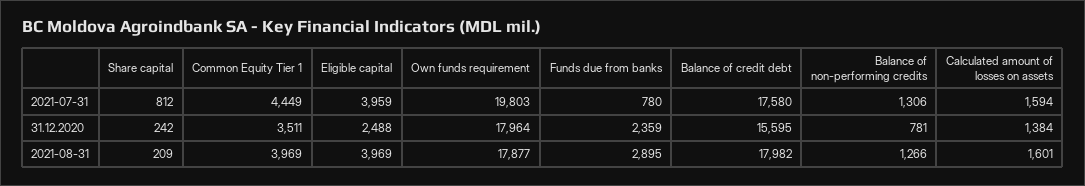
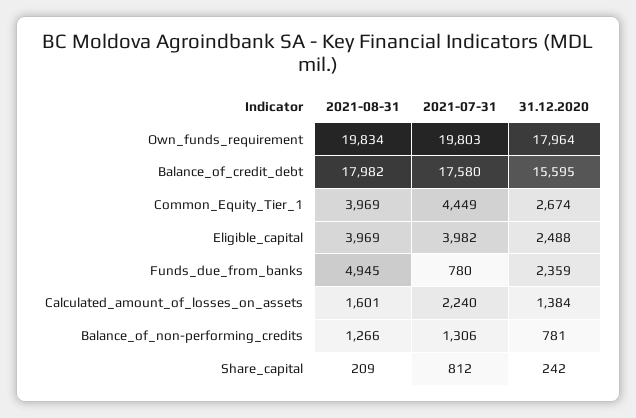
Eligible capital, 2021-07-31: 3959 -> 3982
Calculated amount of losses on assets, 2021-07-31: 1594 -> 2240
Common Equity Tier 1, 31.12.2020: 3511 -> 2674
Own funds requirement, 2021-08-31: 17877 -> 19834
Funds due from banks, 2021-08-31: 2895 -> 4945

----------------------------------------

Exercise prompt –
With the line containing "Calculated amount of" as the first and the last line of the records as the final one, print exactly the lines in that span.

Result for this exercise –
Calculated amount of losses on assets, 2021-07-31: 1594 -> 2240
Common Equity Tier 1, 31.12.2020: 3511 -> 2674
Own funds requirement, 2021-08-31: 17877 -> 19834
Funds due from banks, 2021-08-31: 2895 -> 4945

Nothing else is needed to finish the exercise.